La porte donnait accès à un chemin externe en partie camouflé, qui contournait la façade Nord du Château et étendait sa langue de ronces et de glèbes jusqu’aux premiers arbres d’une immense forêt. Sans plus un regard en arrière, le cœur battant à tout rompre, Annily laissa choir sa torche qui venait de ravaler ses dernières braises, franchit le seuil de ce Monde hallucinant d’extravagance et de fourberie, et s’enfuit dans l’inconnu à travers le petit chemin broussailleux. Assis devant l’entrée en maître des lieux courtois, l’animal aux yeux incandescents la regarda s’éloigner en silence, ses deux lanternes félines rivées sur la porte qui se refermait lentement, noyant peu à peu le corridor dans l’obscurité…

 

    - Nous devons impérativement la retrouver ! aboya Rogue dans une colère à peine contenue.

    Le Maître des Potions, Dumbledore et McGonagall dans le sillon de sa cape, dévalait à grandes enjambées les escaliers de la tour Nord, que les professeurs venaient de fouiller de fond en comble.

    - Feebly est terriblement désolé et confus, Monsieur le Directeur ! ne cessait de s’excuser l’Elfe en se trainant aux pieds des Sorciers dans de grandes lamentations. Feebly s’était seulement permis une absence de quelques minutes. Feebly n’a pas réfléchi, il a agi sans la moindre jugeote, il n’est pas digne de la confiance que les Sorciers lui ont accordée !

    - Curtsey ne se pardonnera jamais son inconséquence ! renchérit misérablement la seconde petite créature mortifiée. Elle n’a pas pensé que l’un des deux Elfes devait rester dans l’appartement pendant que l’autre s’empressait de préparer le déjeuner de Mademoiselle Ann…

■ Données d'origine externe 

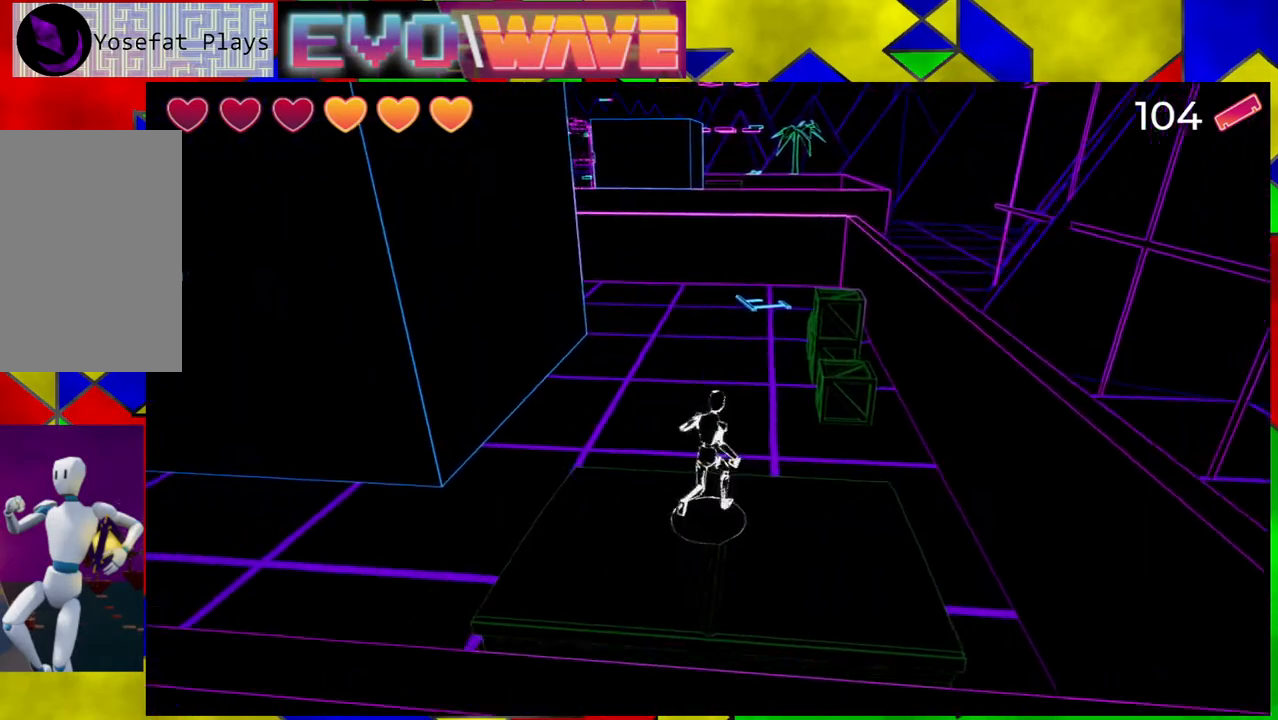
{"buttons": ["B"], "left_stick": "up-left", "right_stick": "center", "events": [[183, "B", "down"]]}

    - Cela suffit ! s’impatienta Rogue. Vous ne deviez pas la quitter des yeux un seul instant !  Votre rôle était de veiller à son confort tout en guettant ses moindres faits et gestes, de jour comme de nuit. Votre négligence risque de nous couter cher à tous ! Sa fuite peut engendrer des événements dont vous ne pouvez pas même soupçonner la gravité ; elle va engager la genèse de conséquences désastreuses incluant notre Ecole et pouvant porter atteinte à l’entièreté du Monde Sorcier !

    - Severus, n’exagérons rien, tempéra Dumbledore. Je ne la pense pas aussi dangereuse, contrairement à ce que vous semblez chercher à démontrer avec tant d'opiniâtreté.

    - Libre à vous de laisser votre inépuisable bonté engraisser votre aveuglement, rétorqua Rogue les lèvres serrées. La culpabilité de cette fille ne fait pourtant plus aucun doute ; sa fugue est la preuve de ce que j’avance, et constitue ses aveux ! Mais je ne faisais nullement allusion à sa fourberie ou ses desseins inavoués. Albus, nous venons de relâcher dans la nature la première personne au monde immunisée contre la Magie. Si les sbires du Seigneur des Ténèbres venaient à apprendre l’existence d’un tel potentiel et s’ils parvenaient à mettre la main sur elle, ils pourraient en faire une arme redoutable !

    - Par Merlin ! mais ce serait épouvantable ! réalisa McGonagall avec effarement. Qui sait si elle n’a pas déjà essayé d’entrer en contact avec eux…

    - Cela m’étonnerait fort, répondit le Directeur d’un ton sérieux. Si les Mangemorts avaient eu vent de sa présence parmi nous – dans l’hypothèse peu probable où ils auraient acquis la certitude de son existence –, Severus en aurait été avisé. Quoi qu’il en soit, à l’extérieur de Hogwarts, Annily est en danger, nous devons impérativement la retrouver avant la nuit.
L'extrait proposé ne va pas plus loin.